Technical
Sep 4, 2024
Objective
This document is a brainstorming exercise that delves into the complexities and challenges encountered in the design and implementation of a compiler to translate Ethereum Virtual Machine (EVM) bytecode into Valida bytecode. Throughout this exploration, it became evident that constructing the EVM to Valida compiler is a more intricate task than initially anticipated. Without relying on the LLVM Valida backend, we found ourselves on a path toward crafting a more nuanced and sophisticated solution, navigating through myriad considerations such as word size disparities, interaction models with external worlds, and opcode implementations among others.
The motivating question of this document is: how can we design and implement a compiler which translates Ethereum Virtual Machine (EVM) bytecode into Valida bytecode? The reason we (i.e., Lita Foundation) find this question interesting is that we believe that Valida can offer a more performant zk- EVM solution, compared to extant solutions. Creating a zk-EVM which directly executes EVM bytecode is not simple or easy, because of the complexity of the EVM bytecode language and its individual instructions. The resulting ZK constraint systems may have hundreds of columns and thousands of constraints. The hypothesis behind the present work is that a more performant solution (in terms of the time and space complexity of proving) is attainable by translating EVM bytecode into Valida bytecode, and executing the resulting Valida bytecode on the Valida zk-EVM.
A possible criticism of this approach is that it modifies the statements being proven. Instead of proving statements of the form “EVM program p executed on some input produces output x,” the statements proven would be of the form “Valida program p′ executed on some input produces output x.” This is not an issue if the verifier can verify that p′ is the compilation of p to Valida by re-running the EVM to Valida compiler on p (or by just being hard-coded to know this fact). Another way to address the criticism is by running the EVM to Valida compiler in the Valida zk-VM, to produce a succinct proof of “p′ is the result of running the EVM to Valida compiler on p.” Then the verifier can succinctly verify both the execution of p′ and the compilation of p to p′.
The EVM to Valida compiler should be written in Rust. There are three reasons for this:
1. This is in order to facilitate compiling the EVM to Valida compiler to Valida in order to use Valida to succinctly prove executions of the EVM to Valida compiler.
2. This is in order to facilitate efficiently writing correct code (as compared to C/C++).
3. This is in order to use one of the first languages we plan to support in the Valida LLVM backend.
The EVM is a model of computation. The following key distinctions make EVM unique as a model of computation:
1. EVM uses a 256-bit word size.
2. EVM uses a Harvard architecture, with separate address spaces for RAM and program ROM. The program ROM is readable and executable.
3. EVM is a stack machine, with a 1024-word stack (separate from RAM) which EVM opcodes implicitly reference.
4. EVM bytecodes interact with the outside world via two state tries: the global state trie and the contract data storage trie. The global state trie is shared by all Ethereum contracts, and each Ethereum contract has its own contract data storage trie.
For comparison:
1. Valida uses a 32-bit word size.
2. Valida uses a Harvard architecture, with separate address spaces for RAM and program ROM. The program ROM is executable but not readable.
3. Valida is a stack machine. Its stack exists in the RAM address space.
4. Valida bytecodes interact with the outside world via a read-only input tape and a write-only output tape.
##########
## DIRECTIONS FOR THIS TASK
From the text on compiling EVM bytecode to Valida, extract the passage starting at "The EVM to Valida compiler should" and ending at "opcodes implicitly reference.", copied word for word.
##########
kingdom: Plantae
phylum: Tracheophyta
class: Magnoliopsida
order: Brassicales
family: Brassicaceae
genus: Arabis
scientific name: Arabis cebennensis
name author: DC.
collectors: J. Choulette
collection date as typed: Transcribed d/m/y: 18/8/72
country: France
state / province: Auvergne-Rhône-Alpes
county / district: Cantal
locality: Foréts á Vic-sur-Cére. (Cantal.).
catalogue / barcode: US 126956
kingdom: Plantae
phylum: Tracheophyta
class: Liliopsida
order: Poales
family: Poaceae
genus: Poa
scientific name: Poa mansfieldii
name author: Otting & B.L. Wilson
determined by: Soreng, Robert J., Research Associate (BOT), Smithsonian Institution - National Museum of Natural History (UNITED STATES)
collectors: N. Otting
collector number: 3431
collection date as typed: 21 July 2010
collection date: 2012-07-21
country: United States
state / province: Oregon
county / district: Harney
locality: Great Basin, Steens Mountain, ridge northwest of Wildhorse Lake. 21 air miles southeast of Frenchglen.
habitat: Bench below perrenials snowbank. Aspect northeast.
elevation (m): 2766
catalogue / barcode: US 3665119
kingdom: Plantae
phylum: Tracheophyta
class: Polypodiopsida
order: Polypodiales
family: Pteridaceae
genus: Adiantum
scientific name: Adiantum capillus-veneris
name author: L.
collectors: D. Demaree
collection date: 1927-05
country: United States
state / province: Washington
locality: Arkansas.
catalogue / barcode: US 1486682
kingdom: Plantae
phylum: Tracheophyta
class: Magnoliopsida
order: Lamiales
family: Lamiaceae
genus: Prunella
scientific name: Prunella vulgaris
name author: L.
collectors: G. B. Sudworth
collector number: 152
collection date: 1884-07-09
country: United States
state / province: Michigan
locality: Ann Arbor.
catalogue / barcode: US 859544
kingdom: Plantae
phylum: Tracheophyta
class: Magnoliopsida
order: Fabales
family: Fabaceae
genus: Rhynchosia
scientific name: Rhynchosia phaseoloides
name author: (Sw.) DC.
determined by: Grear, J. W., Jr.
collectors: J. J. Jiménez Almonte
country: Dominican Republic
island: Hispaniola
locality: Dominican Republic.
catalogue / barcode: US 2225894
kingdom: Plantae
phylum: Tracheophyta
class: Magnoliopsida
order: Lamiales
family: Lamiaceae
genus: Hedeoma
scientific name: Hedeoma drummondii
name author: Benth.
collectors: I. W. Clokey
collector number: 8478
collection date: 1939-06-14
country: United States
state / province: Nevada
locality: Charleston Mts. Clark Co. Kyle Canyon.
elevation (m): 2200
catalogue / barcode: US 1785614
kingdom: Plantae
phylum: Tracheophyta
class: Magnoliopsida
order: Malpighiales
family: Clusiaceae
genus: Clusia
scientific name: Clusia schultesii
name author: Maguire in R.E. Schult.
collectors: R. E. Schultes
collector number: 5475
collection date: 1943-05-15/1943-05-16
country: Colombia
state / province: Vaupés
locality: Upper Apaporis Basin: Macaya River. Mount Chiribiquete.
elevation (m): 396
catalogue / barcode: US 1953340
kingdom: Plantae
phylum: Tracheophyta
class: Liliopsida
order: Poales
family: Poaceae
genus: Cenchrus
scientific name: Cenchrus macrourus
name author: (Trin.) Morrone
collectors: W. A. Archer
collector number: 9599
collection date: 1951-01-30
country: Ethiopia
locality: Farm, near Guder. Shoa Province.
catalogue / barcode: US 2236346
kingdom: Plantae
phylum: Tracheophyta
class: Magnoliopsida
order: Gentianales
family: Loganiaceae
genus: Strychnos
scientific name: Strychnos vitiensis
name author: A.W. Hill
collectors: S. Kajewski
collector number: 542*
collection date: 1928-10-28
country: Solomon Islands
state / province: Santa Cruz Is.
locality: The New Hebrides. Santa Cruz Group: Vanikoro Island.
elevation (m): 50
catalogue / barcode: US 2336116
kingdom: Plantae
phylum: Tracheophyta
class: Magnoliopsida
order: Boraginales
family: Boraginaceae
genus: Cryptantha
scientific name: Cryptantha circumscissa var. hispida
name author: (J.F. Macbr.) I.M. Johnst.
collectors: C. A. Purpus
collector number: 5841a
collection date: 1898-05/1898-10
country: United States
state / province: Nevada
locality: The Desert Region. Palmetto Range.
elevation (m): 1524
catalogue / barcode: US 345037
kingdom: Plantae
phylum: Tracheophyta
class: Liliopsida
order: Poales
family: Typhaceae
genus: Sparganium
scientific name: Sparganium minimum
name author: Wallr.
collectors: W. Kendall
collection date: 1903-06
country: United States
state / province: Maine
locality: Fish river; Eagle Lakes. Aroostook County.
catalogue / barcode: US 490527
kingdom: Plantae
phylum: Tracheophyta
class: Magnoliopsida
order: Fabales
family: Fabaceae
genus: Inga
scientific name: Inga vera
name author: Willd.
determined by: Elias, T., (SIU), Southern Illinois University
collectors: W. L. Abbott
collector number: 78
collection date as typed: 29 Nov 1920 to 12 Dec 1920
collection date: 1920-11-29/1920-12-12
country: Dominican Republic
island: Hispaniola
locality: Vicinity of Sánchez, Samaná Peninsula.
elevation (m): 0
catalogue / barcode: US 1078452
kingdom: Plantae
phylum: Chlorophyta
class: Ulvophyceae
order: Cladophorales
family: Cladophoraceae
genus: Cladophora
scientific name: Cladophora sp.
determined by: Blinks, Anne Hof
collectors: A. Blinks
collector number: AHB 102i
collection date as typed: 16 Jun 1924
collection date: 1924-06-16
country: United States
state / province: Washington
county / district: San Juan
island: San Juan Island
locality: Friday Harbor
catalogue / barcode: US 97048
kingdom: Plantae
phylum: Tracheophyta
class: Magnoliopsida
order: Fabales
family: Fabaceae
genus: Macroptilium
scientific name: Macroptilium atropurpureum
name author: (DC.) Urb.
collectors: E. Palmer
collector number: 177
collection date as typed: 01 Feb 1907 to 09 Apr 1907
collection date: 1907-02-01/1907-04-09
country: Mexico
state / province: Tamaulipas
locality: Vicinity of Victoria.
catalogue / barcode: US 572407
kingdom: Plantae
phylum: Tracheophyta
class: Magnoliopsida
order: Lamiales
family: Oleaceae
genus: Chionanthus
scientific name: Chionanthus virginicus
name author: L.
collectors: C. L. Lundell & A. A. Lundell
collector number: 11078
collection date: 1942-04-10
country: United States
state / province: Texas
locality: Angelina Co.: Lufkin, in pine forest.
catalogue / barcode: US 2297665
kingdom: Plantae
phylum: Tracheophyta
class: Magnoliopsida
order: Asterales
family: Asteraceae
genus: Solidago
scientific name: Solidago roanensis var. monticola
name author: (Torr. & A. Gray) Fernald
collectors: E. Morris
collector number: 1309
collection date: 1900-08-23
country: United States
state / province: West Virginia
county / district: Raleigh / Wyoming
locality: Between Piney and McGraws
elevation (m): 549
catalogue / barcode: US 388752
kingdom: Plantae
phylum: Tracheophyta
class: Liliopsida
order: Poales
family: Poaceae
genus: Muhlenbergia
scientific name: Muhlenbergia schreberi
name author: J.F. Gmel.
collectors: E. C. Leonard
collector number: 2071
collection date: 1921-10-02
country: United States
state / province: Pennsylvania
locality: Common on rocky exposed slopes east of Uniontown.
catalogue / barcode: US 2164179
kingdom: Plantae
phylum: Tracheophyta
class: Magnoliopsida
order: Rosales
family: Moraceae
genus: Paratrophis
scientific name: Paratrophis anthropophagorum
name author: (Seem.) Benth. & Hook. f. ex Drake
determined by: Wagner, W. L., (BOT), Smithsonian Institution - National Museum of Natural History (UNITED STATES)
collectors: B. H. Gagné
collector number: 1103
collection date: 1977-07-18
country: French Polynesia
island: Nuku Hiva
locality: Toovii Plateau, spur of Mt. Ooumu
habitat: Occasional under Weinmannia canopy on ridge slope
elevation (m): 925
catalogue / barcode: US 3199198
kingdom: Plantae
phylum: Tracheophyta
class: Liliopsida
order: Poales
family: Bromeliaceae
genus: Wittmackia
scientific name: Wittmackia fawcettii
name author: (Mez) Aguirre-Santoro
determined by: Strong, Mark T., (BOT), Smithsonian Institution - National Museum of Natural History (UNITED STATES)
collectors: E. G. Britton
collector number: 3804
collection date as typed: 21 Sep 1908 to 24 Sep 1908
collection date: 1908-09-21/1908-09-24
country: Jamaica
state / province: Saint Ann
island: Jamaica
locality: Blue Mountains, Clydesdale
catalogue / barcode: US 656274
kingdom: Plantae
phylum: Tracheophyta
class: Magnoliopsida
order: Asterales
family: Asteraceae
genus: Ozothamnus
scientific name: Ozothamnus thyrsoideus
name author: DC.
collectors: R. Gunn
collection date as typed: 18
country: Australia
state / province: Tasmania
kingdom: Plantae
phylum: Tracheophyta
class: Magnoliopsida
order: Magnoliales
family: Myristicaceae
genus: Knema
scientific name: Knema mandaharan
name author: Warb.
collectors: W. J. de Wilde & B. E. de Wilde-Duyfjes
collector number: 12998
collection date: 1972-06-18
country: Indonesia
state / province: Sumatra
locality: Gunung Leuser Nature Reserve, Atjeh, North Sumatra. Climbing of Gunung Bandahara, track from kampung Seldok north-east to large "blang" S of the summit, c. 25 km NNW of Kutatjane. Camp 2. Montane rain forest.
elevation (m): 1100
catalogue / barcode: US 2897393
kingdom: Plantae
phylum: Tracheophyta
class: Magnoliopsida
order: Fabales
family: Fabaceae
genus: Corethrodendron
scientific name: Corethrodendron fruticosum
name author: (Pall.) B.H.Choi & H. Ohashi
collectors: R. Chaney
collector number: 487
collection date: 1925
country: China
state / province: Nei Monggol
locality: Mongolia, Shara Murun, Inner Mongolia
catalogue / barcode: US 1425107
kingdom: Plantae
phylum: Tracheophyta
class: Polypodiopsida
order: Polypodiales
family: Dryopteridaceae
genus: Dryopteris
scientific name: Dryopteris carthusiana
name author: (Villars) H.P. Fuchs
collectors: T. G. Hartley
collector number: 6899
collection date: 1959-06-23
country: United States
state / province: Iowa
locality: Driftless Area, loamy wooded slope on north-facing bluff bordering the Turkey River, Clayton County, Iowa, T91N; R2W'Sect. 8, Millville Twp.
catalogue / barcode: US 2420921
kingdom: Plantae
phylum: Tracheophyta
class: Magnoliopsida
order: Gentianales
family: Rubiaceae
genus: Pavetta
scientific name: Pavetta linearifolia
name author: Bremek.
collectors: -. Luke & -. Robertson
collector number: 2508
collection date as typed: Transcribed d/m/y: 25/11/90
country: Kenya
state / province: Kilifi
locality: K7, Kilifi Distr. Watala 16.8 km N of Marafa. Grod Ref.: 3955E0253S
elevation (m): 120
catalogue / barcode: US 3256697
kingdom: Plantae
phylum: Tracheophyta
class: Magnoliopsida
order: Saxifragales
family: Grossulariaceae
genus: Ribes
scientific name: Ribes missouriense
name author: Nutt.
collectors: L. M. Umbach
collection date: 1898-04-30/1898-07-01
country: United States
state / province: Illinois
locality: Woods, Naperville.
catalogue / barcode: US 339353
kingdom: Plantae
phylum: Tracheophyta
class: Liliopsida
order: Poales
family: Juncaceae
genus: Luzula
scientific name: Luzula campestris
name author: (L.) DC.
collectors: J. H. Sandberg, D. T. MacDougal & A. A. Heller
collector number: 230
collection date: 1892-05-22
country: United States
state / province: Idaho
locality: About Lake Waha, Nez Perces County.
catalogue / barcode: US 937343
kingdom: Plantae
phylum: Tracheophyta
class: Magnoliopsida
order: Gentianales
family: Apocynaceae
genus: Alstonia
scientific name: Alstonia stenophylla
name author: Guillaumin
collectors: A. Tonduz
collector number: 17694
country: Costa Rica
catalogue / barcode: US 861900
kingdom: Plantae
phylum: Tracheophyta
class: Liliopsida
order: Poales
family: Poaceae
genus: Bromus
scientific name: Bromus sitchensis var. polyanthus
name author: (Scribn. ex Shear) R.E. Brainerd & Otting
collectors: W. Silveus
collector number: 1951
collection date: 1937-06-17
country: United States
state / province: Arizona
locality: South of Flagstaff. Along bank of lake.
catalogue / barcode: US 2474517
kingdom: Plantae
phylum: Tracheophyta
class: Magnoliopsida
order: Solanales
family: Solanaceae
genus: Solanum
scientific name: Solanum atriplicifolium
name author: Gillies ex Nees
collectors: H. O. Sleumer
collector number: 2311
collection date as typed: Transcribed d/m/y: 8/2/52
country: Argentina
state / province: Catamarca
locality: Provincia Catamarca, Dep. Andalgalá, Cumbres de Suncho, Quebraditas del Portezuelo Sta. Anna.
##########
## RESULT FOR THIS TASK
The EVM to Valida compiler should be written in Rust. There are three reasons for this:
1. This is in order to facilitate compiling the EVM to Valida compiler to Valida in order to use Valida to succinctly prove executions of the EVM to Valida compiler.
2. This is in order to facilitate efficiently writing correct code (as compared to C/C++).
3. This is in order to use one of the first languages we plan to support in the Valida LLVM backend.
The EVM is a model of computation. The following key distinctions make EVM unique as a model of computation:
1. EVM uses a 256-bit word size.
2. EVM uses a Harvard architecture, with separate address spaces for RAM and program ROM. The program ROM is readable and executable.
3. EVM is a stack machine, with a 1024-word stack (separate from RAM) which EVM opcodes implicitly reference.